* [Try it]:
Locate, in the data below, the line that contains "la Ménopause" and the line that contains "Conseiller conjugal et familial"; reproduce exactly those two lines and every line between them, nothing more.

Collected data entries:
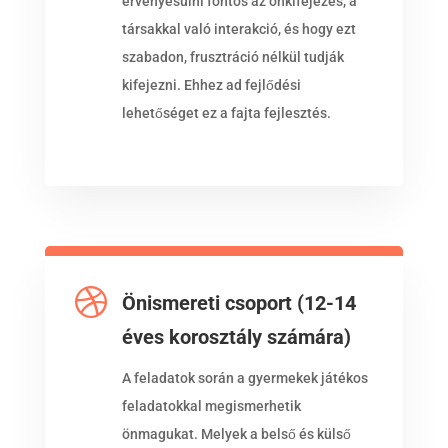
érvényesülni fontos az önkifejezés, a
társakkal való interakció, és hogy ezt
szabadon, frusztráció nélkül tudják
kifejezni. Ehhez ad fejlődési
lehetőséget ez a fajta fejlesztés.

Önismereti csoport (12-14
éves korosztály számára)
A feladatok során a gyermekek játékos
feladatokkal megismerhetik
önmagukat. Melyek a belső és külső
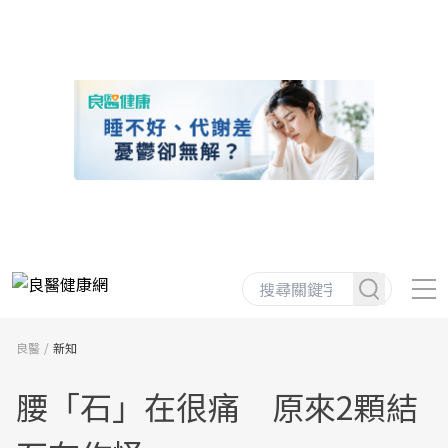
良醫
新知
腰「石」在很痛 原來2顆結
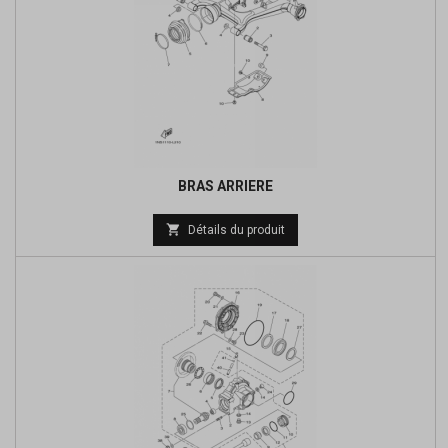
BRAS ARRIERE
Prix

Détails du produit
de
base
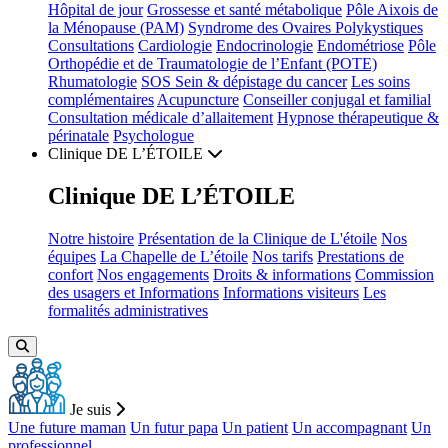
Hôpital de jour
Grossesse et santé métabolique
Pôle Aixois de
la Ménopause
(PAM)
Syndrome des Ovaires Polykystiques
Consultations
Cardiologie
Endocrinologie
Endométriose
Pôle
Orthopédie et de Traumatologie de l’Enfant
(POTE)
Rhumatologie
SOS Sein & dépistage du cancer
Les soins
complémentaires
Acupuncture
Conseiller conjugal et familial
Consultation médicale d’allaitement
Hypnose thérapeutique &
périnatale
Psychologue
Clinique
DE L’ÉTOILE
Clinique
DE L’ÉTOILE
Notre histoire
Présentation de la Clinique de L'étoile
Nos
équipes
La Chapelle de L’étoile
Nos tarifs
Prestations de
confort
Nos engagements
Droits & informations
Commission
des usagers et Informations
Informations visiteurs
Les
formalités administratives
Je suis
Une future maman
Un futur papa
Un patient
Un accompagnant
Un
professionnel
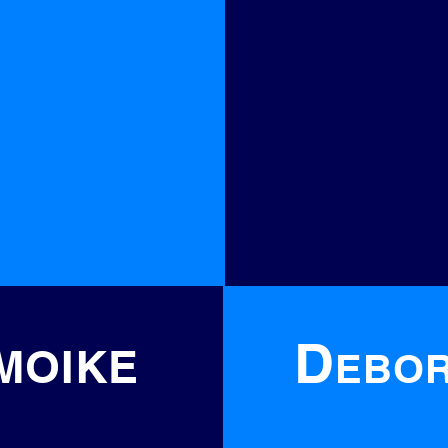
D
MOIKE
EBO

* [Task answer]:
la Ménopause
(PAM)
Syndrome des Ovaires Polykystiques
Consultations
Cardiologie
Endocrinologie
Endométriose
Pôle
Orthopédie et de Traumatologie de l’Enfant
(POTE)
Rhumatologie
SOS Sein & dépistage du cancer
Les soins
complémentaires
Acupuncture
Conseiller conjugal et familial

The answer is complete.